Please copy the lines below word for word, starting with the line containing "name author: Benth. ex Seem." and going on through the line containing "locality: Along Chiva-Chiva".

-- start --

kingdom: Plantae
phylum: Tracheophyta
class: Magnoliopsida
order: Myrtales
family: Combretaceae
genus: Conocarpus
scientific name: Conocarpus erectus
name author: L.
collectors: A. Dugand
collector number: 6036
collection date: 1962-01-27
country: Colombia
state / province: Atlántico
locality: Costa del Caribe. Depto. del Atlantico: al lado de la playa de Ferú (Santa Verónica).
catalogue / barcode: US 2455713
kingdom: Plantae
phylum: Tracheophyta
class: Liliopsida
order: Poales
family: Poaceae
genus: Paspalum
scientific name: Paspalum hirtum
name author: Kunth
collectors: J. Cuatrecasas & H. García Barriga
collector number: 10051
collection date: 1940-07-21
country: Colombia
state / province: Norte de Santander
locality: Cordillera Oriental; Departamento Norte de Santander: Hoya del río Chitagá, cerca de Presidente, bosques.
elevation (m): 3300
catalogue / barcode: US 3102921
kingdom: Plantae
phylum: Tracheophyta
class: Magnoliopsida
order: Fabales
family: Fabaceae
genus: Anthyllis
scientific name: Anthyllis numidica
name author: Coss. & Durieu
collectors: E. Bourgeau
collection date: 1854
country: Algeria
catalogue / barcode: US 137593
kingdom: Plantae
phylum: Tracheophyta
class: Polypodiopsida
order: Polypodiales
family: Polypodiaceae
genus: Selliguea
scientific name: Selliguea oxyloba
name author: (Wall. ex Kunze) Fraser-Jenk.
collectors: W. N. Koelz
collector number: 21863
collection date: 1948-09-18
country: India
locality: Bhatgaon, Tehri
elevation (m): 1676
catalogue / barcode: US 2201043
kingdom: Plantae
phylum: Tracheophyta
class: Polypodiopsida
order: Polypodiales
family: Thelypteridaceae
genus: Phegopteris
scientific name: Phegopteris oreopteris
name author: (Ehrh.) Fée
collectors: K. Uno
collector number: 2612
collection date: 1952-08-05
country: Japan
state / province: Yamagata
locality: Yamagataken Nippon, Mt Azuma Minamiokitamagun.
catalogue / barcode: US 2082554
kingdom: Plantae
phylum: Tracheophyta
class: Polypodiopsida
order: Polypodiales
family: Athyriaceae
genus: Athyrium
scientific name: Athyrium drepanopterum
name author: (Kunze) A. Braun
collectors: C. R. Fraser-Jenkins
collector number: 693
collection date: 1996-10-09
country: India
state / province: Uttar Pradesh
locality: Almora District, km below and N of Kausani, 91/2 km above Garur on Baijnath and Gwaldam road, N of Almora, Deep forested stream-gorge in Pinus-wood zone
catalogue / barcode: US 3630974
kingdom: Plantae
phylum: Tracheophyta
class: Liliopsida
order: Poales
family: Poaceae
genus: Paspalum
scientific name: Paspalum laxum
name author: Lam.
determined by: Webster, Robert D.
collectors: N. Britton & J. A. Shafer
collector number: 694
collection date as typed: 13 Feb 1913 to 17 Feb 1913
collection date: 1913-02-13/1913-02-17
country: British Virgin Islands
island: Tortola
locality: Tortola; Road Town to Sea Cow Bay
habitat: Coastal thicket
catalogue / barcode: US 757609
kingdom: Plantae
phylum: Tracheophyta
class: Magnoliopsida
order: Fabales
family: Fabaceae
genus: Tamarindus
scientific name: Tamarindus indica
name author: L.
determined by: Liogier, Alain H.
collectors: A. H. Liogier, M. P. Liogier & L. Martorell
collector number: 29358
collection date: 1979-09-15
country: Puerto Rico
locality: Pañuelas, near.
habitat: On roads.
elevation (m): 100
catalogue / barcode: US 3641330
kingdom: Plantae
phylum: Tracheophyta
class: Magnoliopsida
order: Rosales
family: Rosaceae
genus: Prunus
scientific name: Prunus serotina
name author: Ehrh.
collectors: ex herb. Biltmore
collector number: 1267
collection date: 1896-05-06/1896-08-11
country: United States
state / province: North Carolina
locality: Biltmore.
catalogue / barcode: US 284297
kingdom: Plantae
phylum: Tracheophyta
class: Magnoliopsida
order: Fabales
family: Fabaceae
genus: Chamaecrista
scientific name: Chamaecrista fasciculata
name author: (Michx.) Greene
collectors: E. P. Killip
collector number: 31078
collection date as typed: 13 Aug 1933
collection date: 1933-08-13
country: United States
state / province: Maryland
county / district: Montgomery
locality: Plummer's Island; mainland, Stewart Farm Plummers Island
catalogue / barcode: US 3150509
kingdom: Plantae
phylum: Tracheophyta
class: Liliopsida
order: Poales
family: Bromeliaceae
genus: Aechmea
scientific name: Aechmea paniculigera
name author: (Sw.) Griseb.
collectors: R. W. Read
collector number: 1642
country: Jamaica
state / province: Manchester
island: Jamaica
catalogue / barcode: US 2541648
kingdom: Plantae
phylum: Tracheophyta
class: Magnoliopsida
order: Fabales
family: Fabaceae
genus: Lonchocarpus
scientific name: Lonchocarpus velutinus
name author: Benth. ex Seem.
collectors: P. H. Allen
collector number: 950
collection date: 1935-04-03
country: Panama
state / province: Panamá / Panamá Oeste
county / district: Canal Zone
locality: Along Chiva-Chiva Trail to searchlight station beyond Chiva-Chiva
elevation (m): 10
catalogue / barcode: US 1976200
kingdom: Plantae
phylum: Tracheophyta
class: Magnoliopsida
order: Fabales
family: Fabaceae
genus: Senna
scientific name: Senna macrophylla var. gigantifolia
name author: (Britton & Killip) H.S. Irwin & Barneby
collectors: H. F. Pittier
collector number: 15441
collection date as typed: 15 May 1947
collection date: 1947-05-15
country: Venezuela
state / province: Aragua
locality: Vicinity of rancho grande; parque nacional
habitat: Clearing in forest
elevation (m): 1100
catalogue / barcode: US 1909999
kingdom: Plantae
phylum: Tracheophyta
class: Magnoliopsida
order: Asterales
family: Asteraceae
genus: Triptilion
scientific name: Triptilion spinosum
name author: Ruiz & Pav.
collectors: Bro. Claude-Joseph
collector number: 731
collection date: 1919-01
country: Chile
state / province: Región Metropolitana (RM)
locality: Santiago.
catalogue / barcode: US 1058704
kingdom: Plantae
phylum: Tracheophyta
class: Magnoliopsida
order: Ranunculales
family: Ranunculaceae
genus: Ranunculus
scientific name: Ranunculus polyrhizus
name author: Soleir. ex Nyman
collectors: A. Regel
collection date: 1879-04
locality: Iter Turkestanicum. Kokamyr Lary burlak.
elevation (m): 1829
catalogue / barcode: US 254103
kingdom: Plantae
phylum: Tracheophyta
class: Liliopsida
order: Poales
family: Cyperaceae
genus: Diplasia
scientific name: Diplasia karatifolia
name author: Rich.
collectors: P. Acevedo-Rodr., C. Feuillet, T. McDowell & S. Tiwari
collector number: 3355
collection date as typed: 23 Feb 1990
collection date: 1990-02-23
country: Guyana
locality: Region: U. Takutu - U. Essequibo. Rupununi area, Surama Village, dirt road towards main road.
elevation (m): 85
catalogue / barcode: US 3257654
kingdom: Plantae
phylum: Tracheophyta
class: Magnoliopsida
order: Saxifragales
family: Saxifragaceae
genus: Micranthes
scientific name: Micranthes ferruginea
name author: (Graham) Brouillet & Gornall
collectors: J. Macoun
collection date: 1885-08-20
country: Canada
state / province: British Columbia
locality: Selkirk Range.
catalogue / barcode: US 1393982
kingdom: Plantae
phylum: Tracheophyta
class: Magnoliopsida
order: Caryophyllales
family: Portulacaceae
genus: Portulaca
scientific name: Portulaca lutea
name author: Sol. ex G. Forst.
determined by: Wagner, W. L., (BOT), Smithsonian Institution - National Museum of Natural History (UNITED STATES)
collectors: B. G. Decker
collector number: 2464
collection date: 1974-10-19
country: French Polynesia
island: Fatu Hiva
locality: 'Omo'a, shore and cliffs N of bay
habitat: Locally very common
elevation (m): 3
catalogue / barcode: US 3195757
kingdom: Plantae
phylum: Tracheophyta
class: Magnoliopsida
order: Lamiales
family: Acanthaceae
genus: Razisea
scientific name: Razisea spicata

-- end --

● **ANSWER TO THE TASK**
name author: Benth. ex Seem.
collectors: P. H. Allen
collector number: 950
collection date: 1935-04-03
country: Panama
state / province: Panamá / Panamá Oeste
county / district: Canal Zone
locality: Along Chiva-Chiva Trail to searchlight station beyond Chiva-Chiva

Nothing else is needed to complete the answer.